The 921 has more inputs and outputs than the 721.

While it might seem that the "only" thing different is that it records HD content, that single change actually is quite significant.


----------



## Mike D-CO5 (Mar 12, 2003)

jsanders said:


> I was told that setting manual timers on the 721 has the same bugs as the 921 does, in that if you want to remove the padding, it requires editing the timer twice, and it will reset the day on the second edit to be the current day.
> 
> Of course, if you use the online guide, you don't run into this problem.
> 
> I can't wait for online OTA guide info on the 921!


 I don't know it we are talking about the same thing but, I will edit timers and then hit create and this avoids the problems you are talking about. In other words I go through the entire process of recreating the timer from start to finish and I hit create at the end and I see no problems you are talking about. I just did this to test and I had no problem getting rid of the padding , as long as I blanked out the padding and as long as you hit create at the end it does not change the day and does eliminate the padding .

This I discovered a few software updates ago by mistake. I tried just to edit the timer and hit done instead of finishing the entire process and hit create at the end, and it did exactly what you describe. It changed the day of the timer to today instead of the day I wanted. What I did was trial and error till I discovered that the only way around it is to finish the create process.

Hope this helps.:grin:


----------



## jsanders (Jan 21, 2004)

— Entries supplied —

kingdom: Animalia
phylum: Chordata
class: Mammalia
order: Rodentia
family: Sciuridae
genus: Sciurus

— Tasks —
1. In the forum thread about the 721 and 921, which of the two has more inputs and outputs?
2. From the forum thread about the 721 and 921, list the steps that the reply by Mike D-CO5 says will remove a timer's padding without changing its day.
3. In the forum thread about the 721 and 921, restate the paragraph that begins "This I discovered a few software updates ago" more briefly.

— Replies —
1. The 921.

2.
- Edit the timer.
- Go through the entire process of recreating the timer from start to finish.
- Blank out the padding.
- Hit create at the end.

3. This was discovered by mistake a few software updates ago. Editing the timer and hitting done, without finishing the process and hitting create, changed the timer's day to today instead of the intended day, as described in the quoted post. Trial and error showed that the only way around this is to finish the create process.